[[ Exercise data open ]]
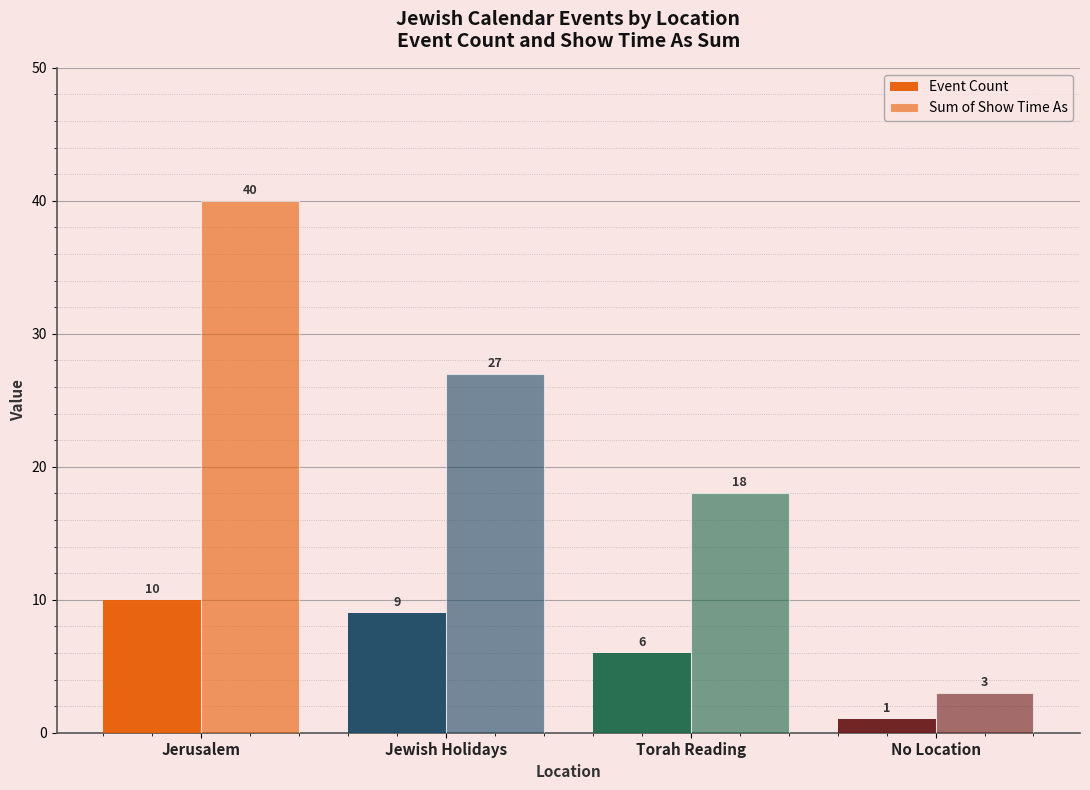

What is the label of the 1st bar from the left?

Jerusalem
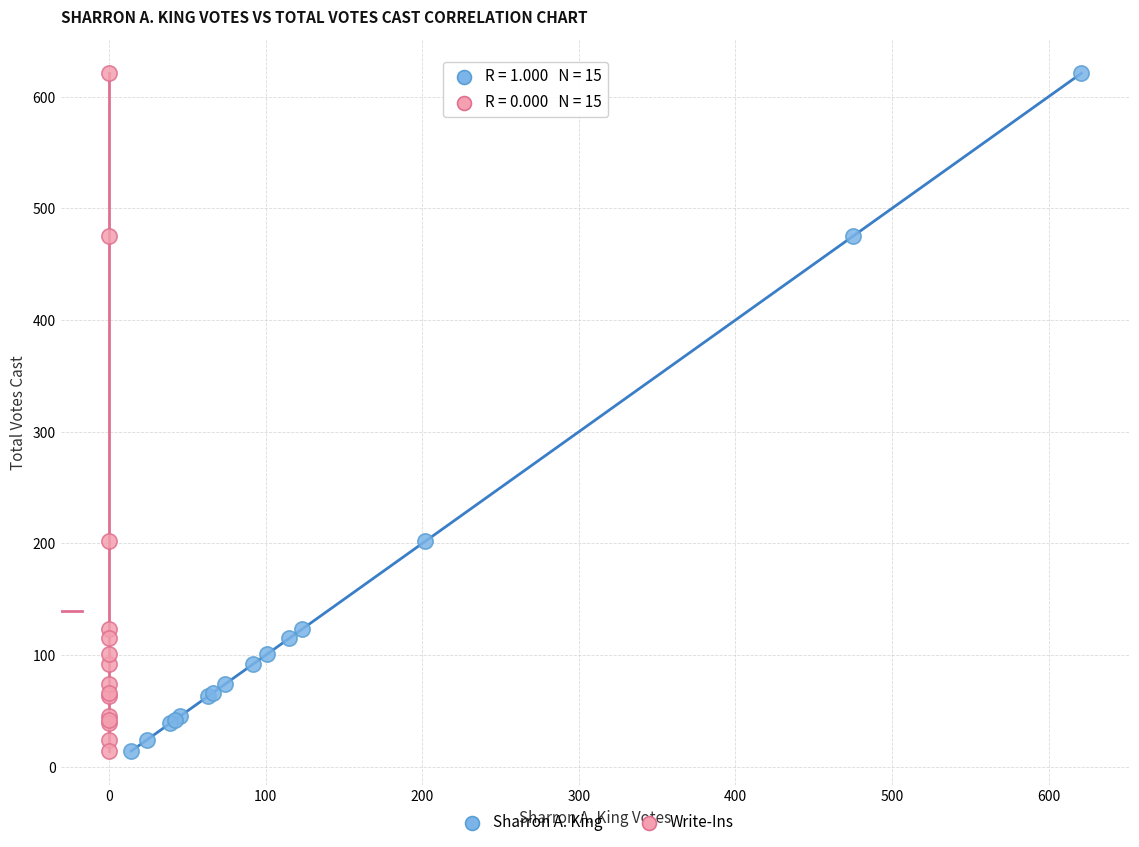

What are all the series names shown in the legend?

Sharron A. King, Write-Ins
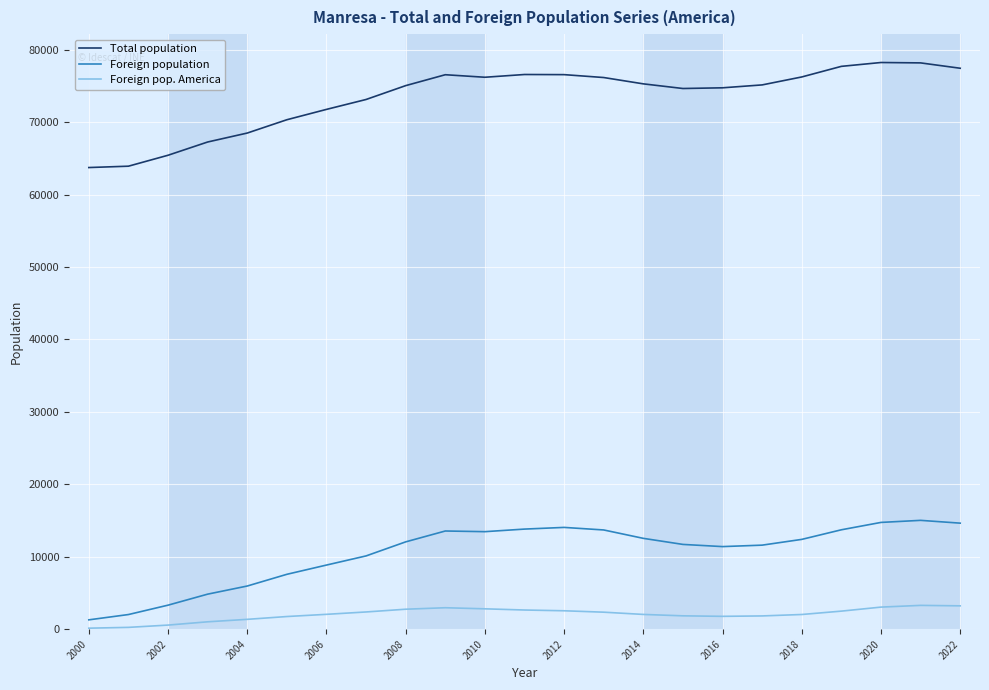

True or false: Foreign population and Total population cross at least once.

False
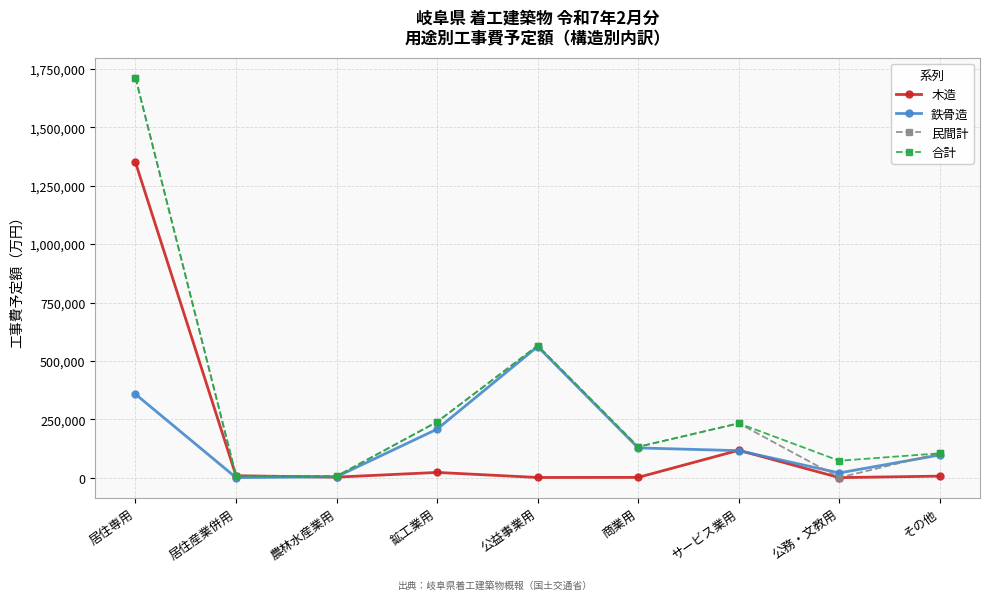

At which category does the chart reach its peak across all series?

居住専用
[[ Exercise data closed ]]
[[ Exercise data open ]]
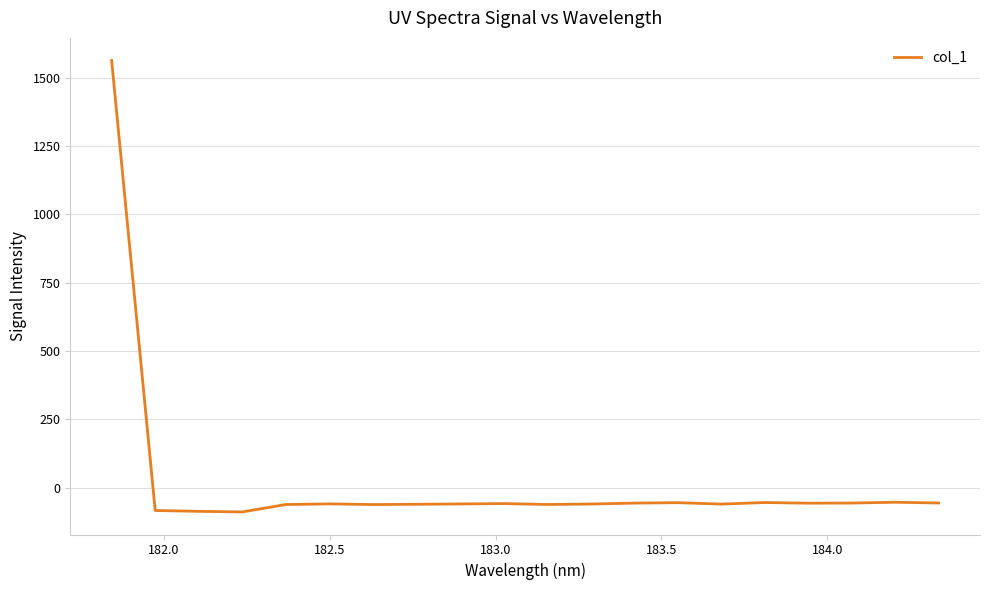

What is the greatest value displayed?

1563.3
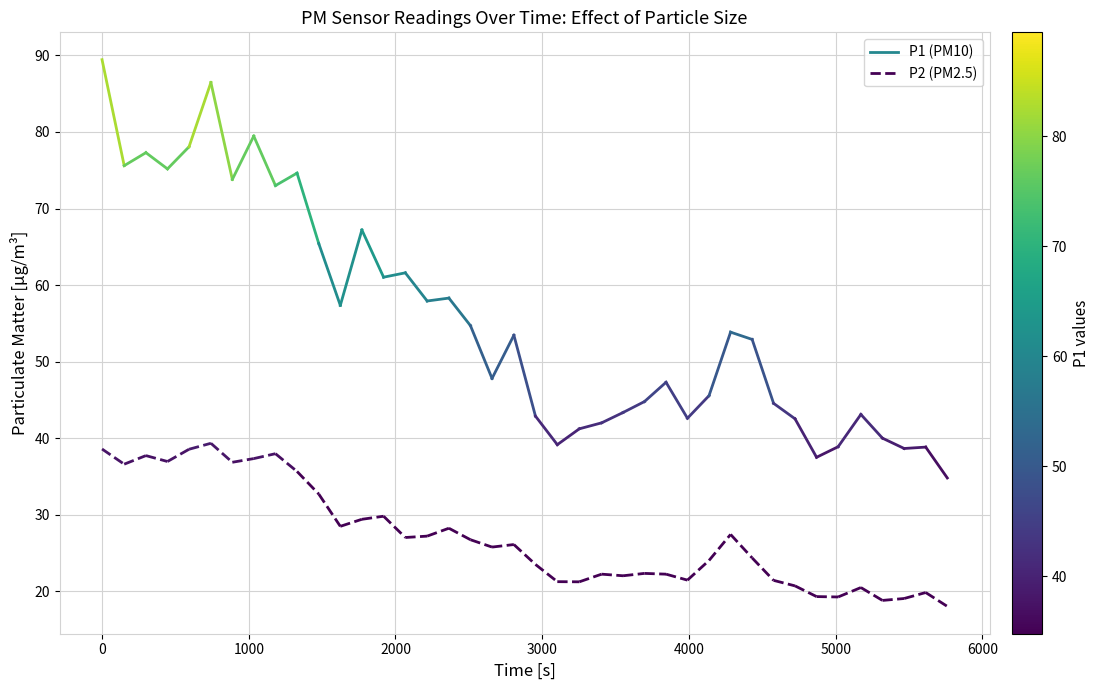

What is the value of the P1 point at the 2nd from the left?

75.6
[[ Exercise data closed ]]
[[ Exercise data open ]]
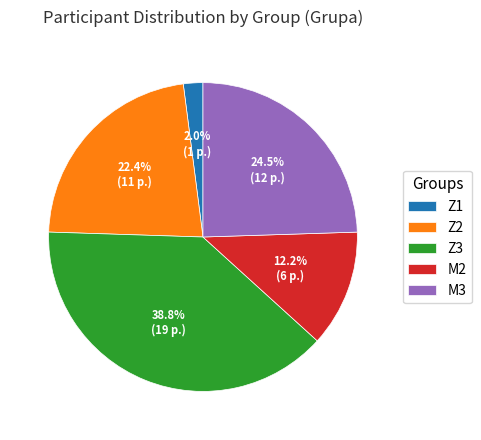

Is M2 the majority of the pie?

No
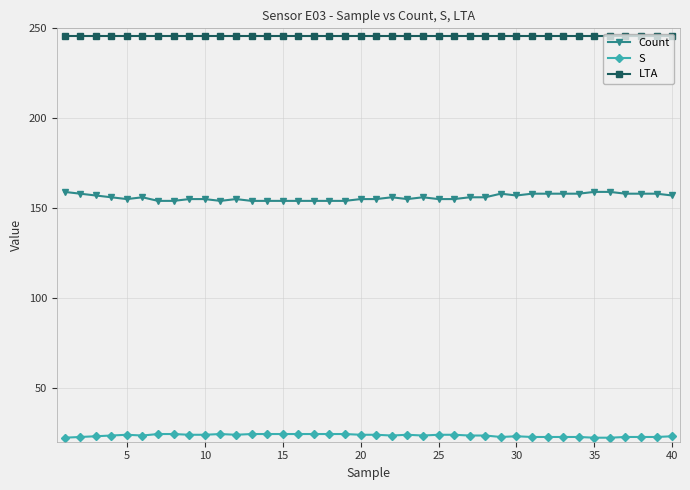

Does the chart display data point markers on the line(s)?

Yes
[[ Exercise data closed ]]
### Exercise aim
Reproduce the material starting with the line containing "What is the label" and continuing through the line containing "At which category", substituting "data groups" for every occurrence of "series" and leaving everything else unchanged. Omit the pictures from your answer.

### Expected answer
What is the label of the 1st bar from the left?

Jerusalem

What are all the data groups names shown in the legend?

Sharron A. King, Write-Ins

True or false: Foreign population and Total population cross at least once.

False

At which category does the chart reach its peak across all data groups?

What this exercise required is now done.